A new paper from the Universities of Jyväskylä and Tampere tackles exactly this: TDD governance as a distributed control architecture for multi-agent code generation.2
From Suggestion to Enforcement
The key insight is architectural. Rather than treating TDD as a development practice that agents should follow, the framework encodes TDD principles as enforceable constraints at the prompt and workflow level. The authors extracted three categories of constraint from canonical TDD sources (Beck, Martin):
Order constraints — test-first sequencing, Red-Green-Refactor phases. No implementation code exists until a failing test does.
Granularity constraints — minimal failing tests, minimal passing code. Agents cannot generate sweeping changes; each iteration is deliberately small.

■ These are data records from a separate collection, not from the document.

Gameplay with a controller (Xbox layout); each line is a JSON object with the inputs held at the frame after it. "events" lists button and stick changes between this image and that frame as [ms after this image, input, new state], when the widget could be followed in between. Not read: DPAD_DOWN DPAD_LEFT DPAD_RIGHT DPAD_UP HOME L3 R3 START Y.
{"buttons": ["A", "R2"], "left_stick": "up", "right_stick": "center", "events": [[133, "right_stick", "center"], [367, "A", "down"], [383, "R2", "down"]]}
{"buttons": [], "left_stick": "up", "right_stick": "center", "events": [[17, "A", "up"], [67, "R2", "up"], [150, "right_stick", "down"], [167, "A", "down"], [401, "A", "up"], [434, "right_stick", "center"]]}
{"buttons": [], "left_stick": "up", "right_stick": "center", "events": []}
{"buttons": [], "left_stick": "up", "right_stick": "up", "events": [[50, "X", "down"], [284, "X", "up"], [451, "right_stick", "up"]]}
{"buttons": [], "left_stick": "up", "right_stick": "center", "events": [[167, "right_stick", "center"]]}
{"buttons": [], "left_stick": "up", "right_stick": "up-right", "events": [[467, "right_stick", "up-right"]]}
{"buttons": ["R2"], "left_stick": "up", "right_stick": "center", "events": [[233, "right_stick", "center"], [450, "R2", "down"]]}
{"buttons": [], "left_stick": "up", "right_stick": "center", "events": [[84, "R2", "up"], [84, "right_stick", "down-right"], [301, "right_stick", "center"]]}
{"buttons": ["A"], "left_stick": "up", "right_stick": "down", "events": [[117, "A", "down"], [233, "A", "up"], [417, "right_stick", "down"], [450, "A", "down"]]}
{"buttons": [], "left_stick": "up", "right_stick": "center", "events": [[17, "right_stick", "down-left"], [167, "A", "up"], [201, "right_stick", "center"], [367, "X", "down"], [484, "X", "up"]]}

Feedback-quality constraints — fast, deterministic, self-validating tests. No flaky tests, no manual inspection gates.3
These constraints are formalised into a machine-readable JSON manifesto, then translated into prompt-level enforcement for each agent role.
The Architecture: Separation of Proposal and Authority
The framework’s most important design decision separates proposal generation from state authority. Language models generate structured patch proposals but cannot directly modify the workspace. A deterministic engine — not the LLM — decides whether a patch is applied.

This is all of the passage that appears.